* [WHAT THE EXERCISE ASKS]: Exact copy, pictures excluded: the lines from the one containing "Wartość projektu, 7: 1200000000 -> 558000000" to the end of the listing.

* [RECORDED INFORMATION]:
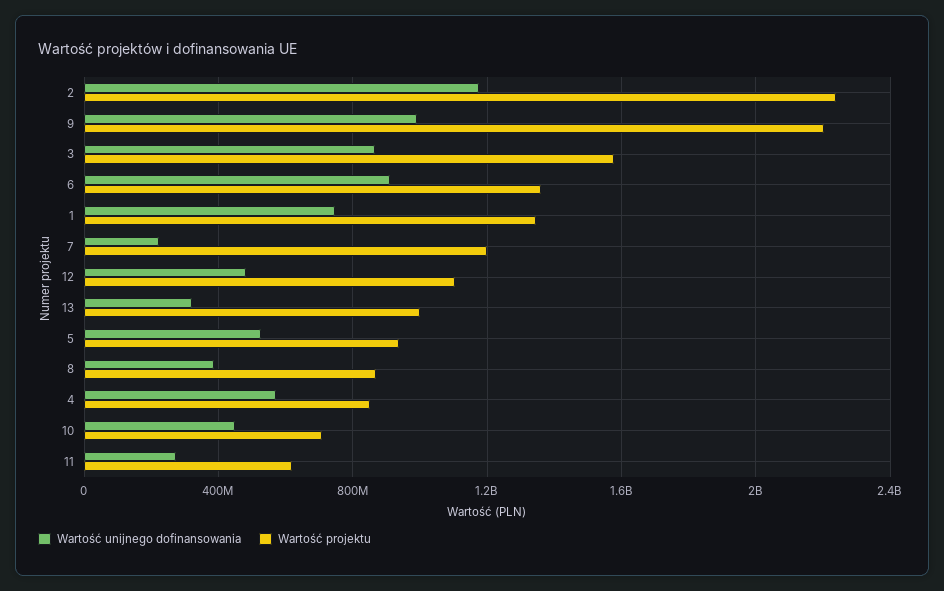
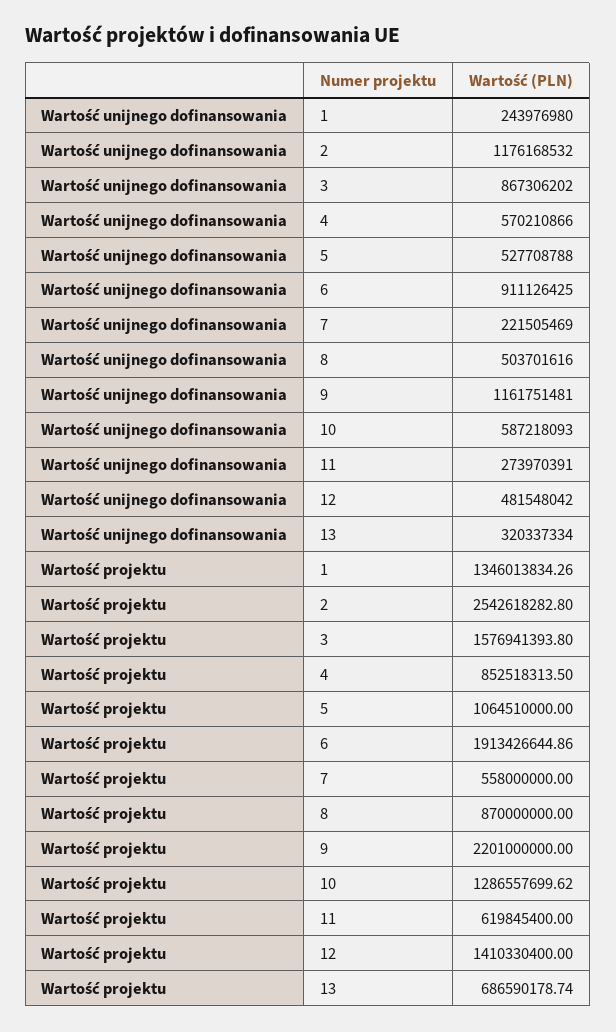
Wartość projektu, 2: 2250000000 -> 2542618282.8
Wartość unijnego dofinansowania, 9: 1000000000 -> 1161751481
Wartość projektu, 6: 1350000000 -> 1913426644.86
Wartość unijnego dofinansowania, 1: 750000000 -> 243976980
Wartość projektu, 7: 1200000000 -> 558000000
Wartość projektu, 12: 1100000000 -> 1410330400
Wartość projektu, 13: 1000000000 -> 686590178.74
Wartość projektu, 5: 950000000 -> 1064510000
Wartość unijnego dofinansowania, 8: 400000000 -> 503701616
Wartość unijnego dofinansowania, 10: 450000000 -> 587218093
Wartość projektu, 10: 700000000 -> 1286557699.62

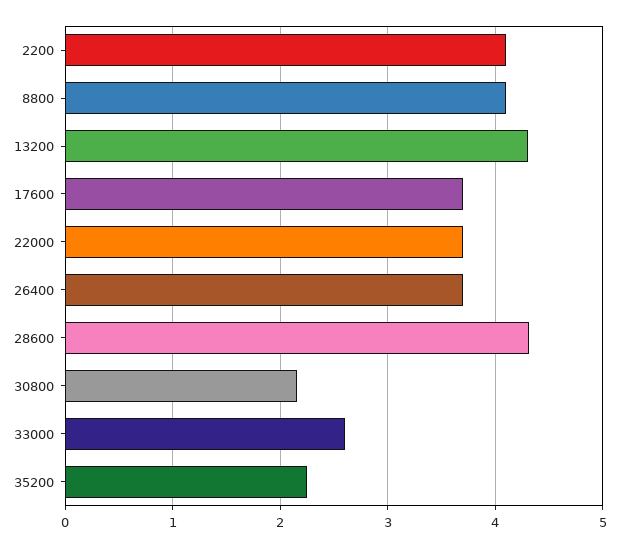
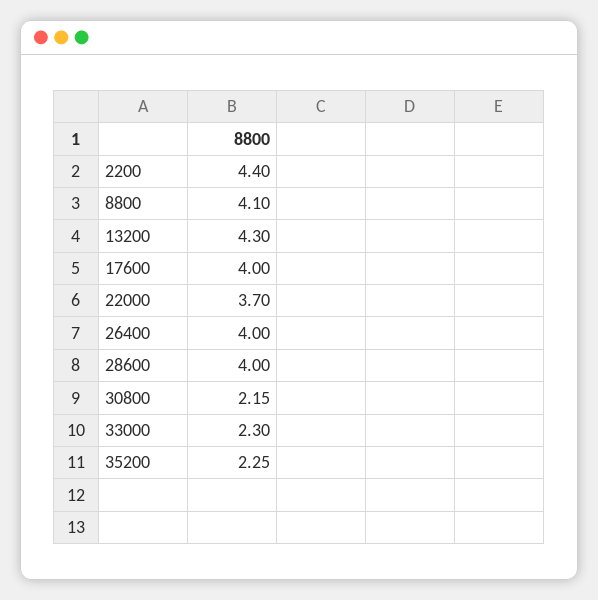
2200: 4.1 -> 4.4
17600: 3.7 -> 4
26400: 3.7 -> 4
28600: 4.3 -> 4
33000: 2.6 -> 2.3

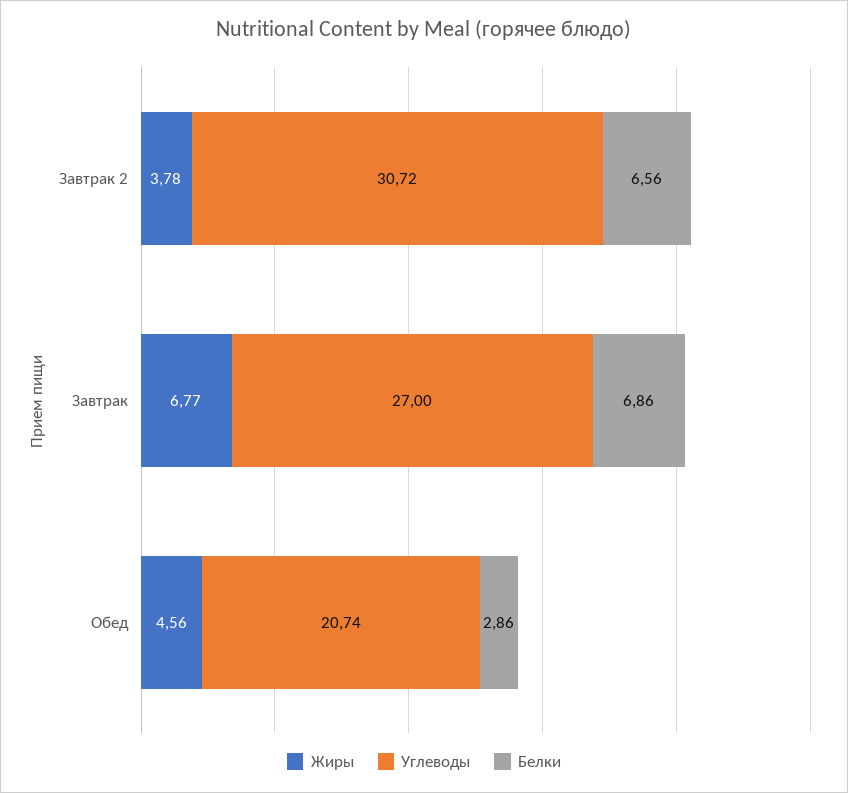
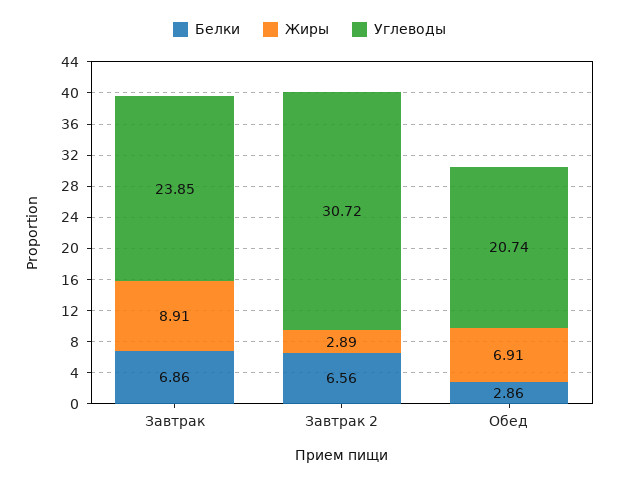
Жиры, Завтрак 2: 3.78 -> 2.89
Жиры, Завтрак: 6.77 -> 8.91
Углеводы, Завтрак: 27 -> 23.85
Жиры, Обед: 4.56 -> 6.91

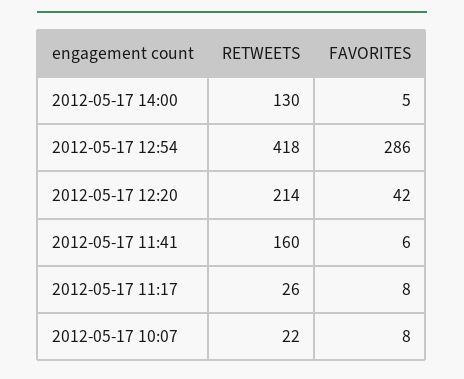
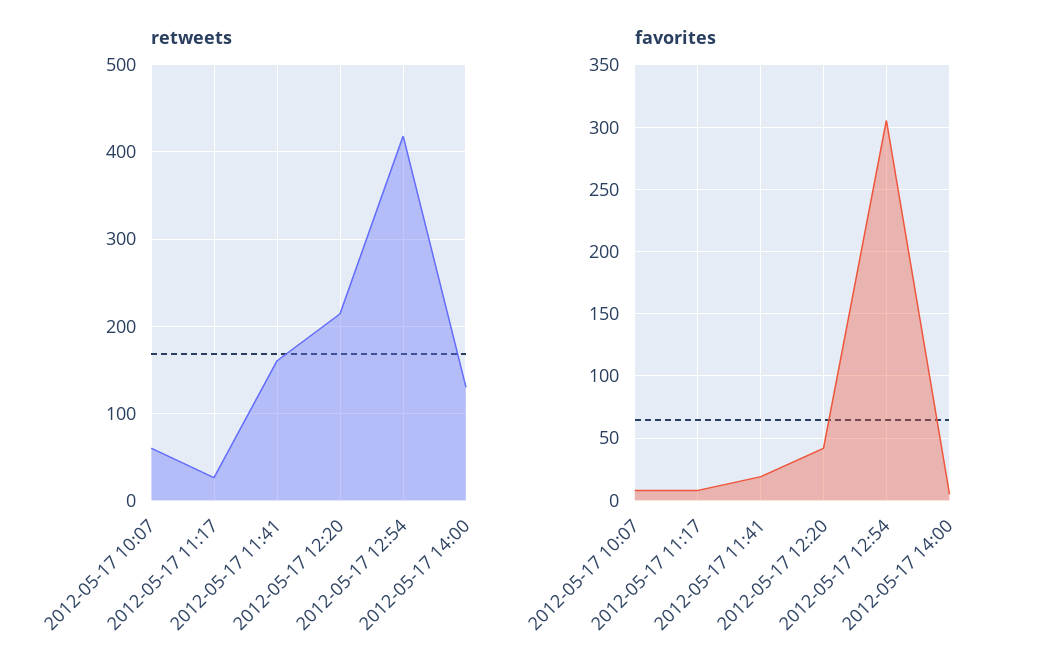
FAVORITES, 2012-05-17 12:54: 286 -> 305
FAVORITES, 2012-05-17 11:41: 6 -> 20
RETWEETS, 2012-05-17 10:07: 22 -> 60

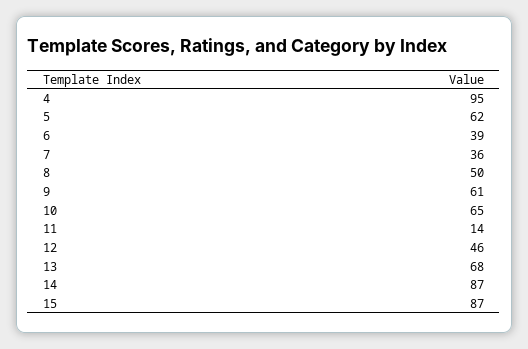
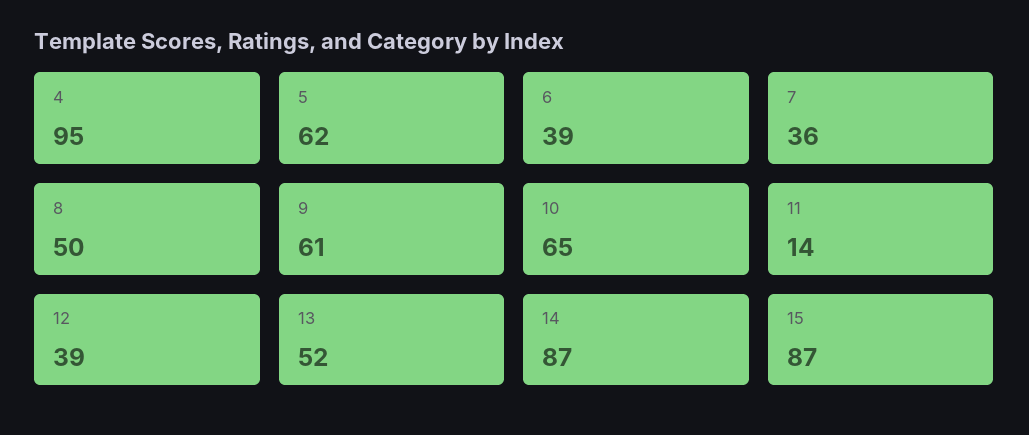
12: 46 -> 39
13: 68 -> 52

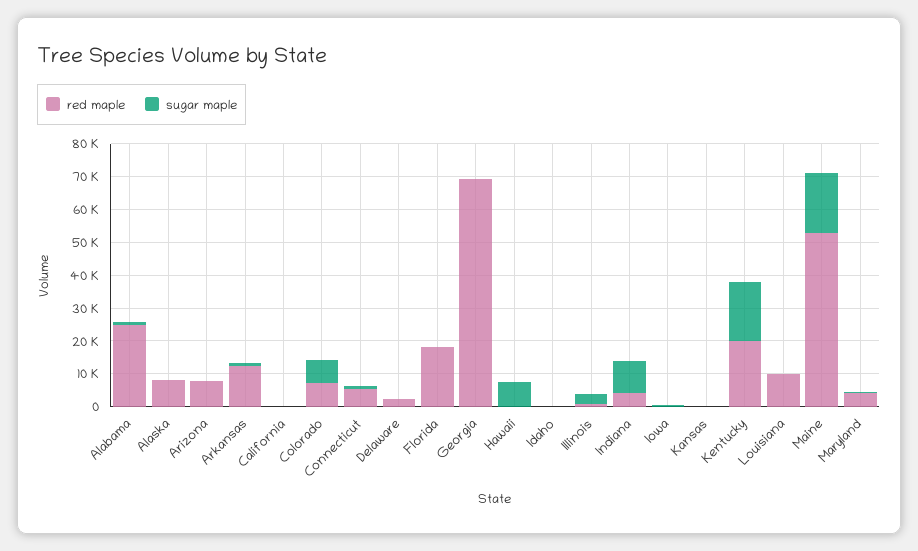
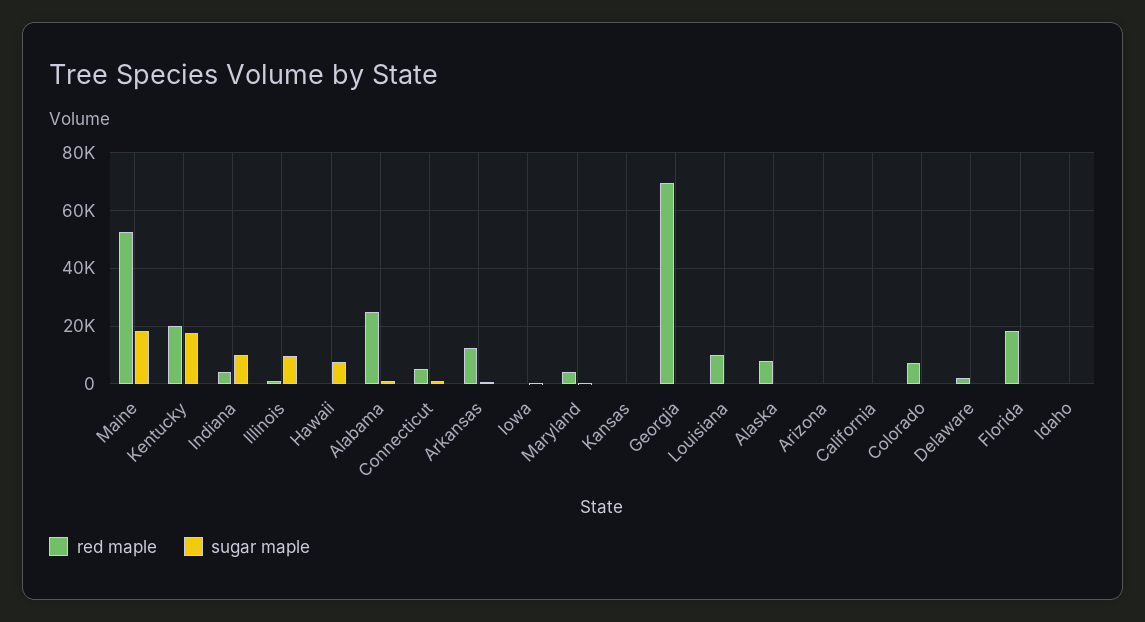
red maple, Arizona: 7500 -> 0
sugar maple, Colorado: 7500 -> 0
sugar maple, Illinois: 2500 -> 10000

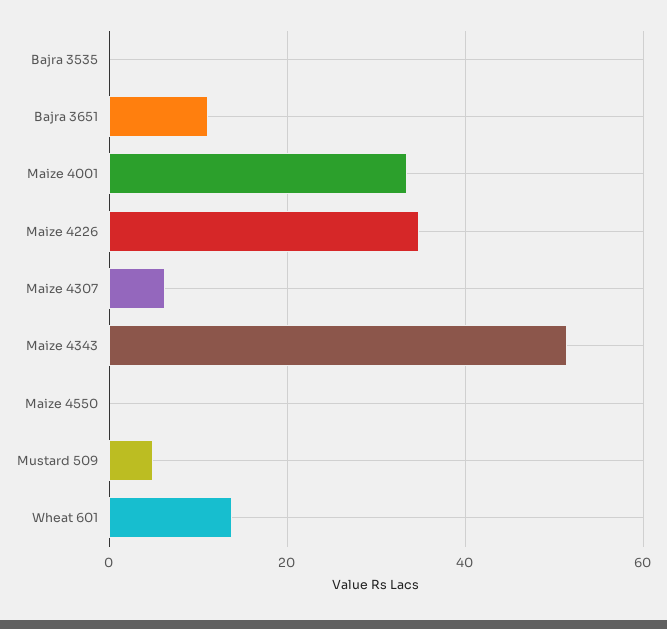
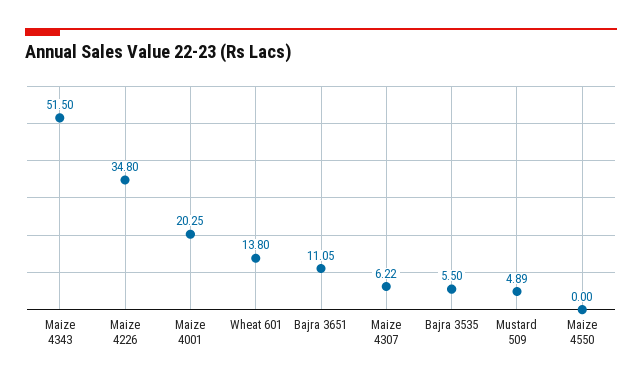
Bajra 3535: 0 -> 5.5
Maize 4001: 34 -> 20.25

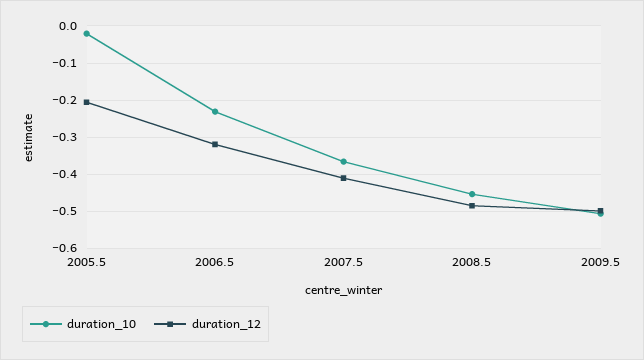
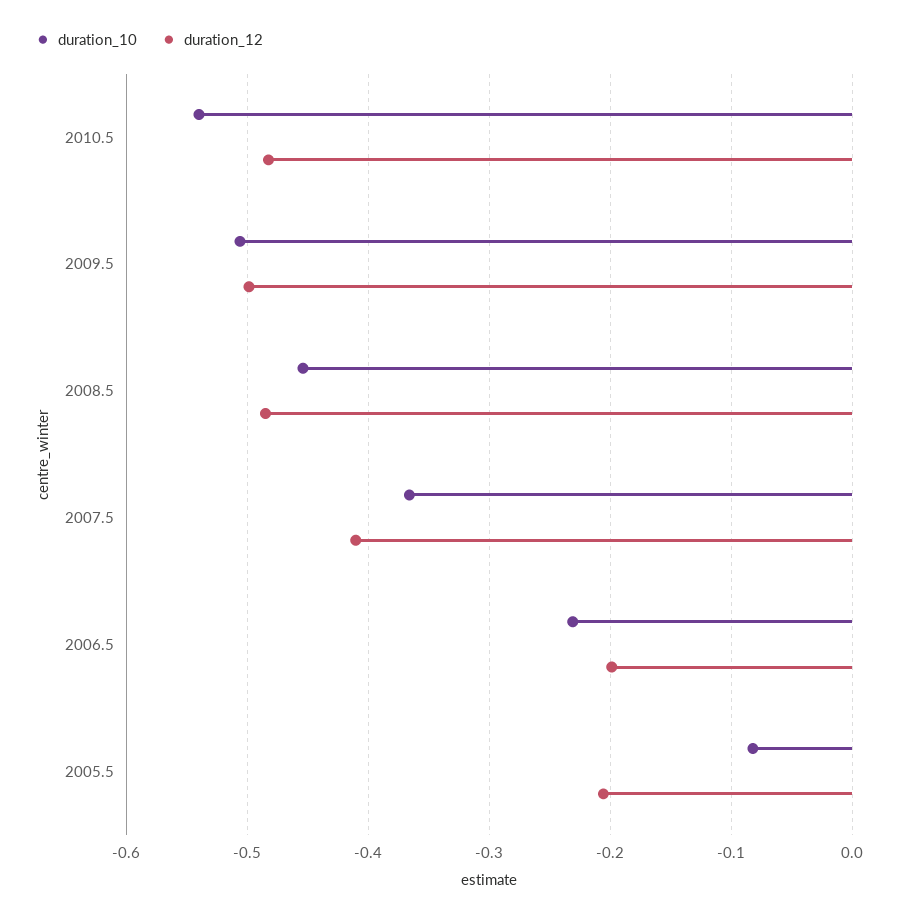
duration_10, 2005.5: -0.02 -> -0.08
duration_12, 2006.5: -0.32 -> -0.2
duration_10, 2010.5: none -> -0.54
duration_12, 2010.5: none -> -0.48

* [RESULT OF THE EXERCISE]:
Wartość projektu, 7: 1200000000 -> 558000000
Wartość projektu, 12: 1100000000 -> 1410330400
Wartość projektu, 13: 1000000000 -> 686590178.74
Wartość projektu, 5: 950000000 -> 1064510000
Wartość unijnego dofinansowania, 8: 400000000 -> 503701616
Wartość unijnego dofinansowania, 10: 450000000 -> 587218093
Wartość projektu, 10: 700000000 -> 1286557699.62

2200: 4.1 -> 4.4
17600: 3.7 -> 4
26400: 3.7 -> 4
28600: 4.3 -> 4
33000: 2.6 -> 2.3

Жиры, Завтрак 2: 3.78 -> 2.89
Жиры, Завтрак: 6.77 -> 8.91
Углеводы, Завтрак: 27 -> 23.85
Жиры, Обед: 4.56 -> 6.91

FAVORITES, 2012-05-17 12:54: 286 -> 305
FAVORITES, 2012-05-17 11:41: 6 -> 20
RETWEETS, 2012-05-17 10:07: 22 -> 60

12: 46 -> 39
13: 68 -> 52

red maple, Arizona: 7500 -> 0
sugar maple, Colorado: 7500 -> 0
sugar maple, Illinois: 2500 -> 10000

Bajra 3535: 0 -> 5.5
Maize 4001: 34 -> 20.25

duration_10, 2005.5: -0.02 -> -0.08
duration_12, 2006.5: -0.32 -> -0.2
duration_10, 2010.5: none -> -0.54
duration_12, 2010.5: none -> -0.48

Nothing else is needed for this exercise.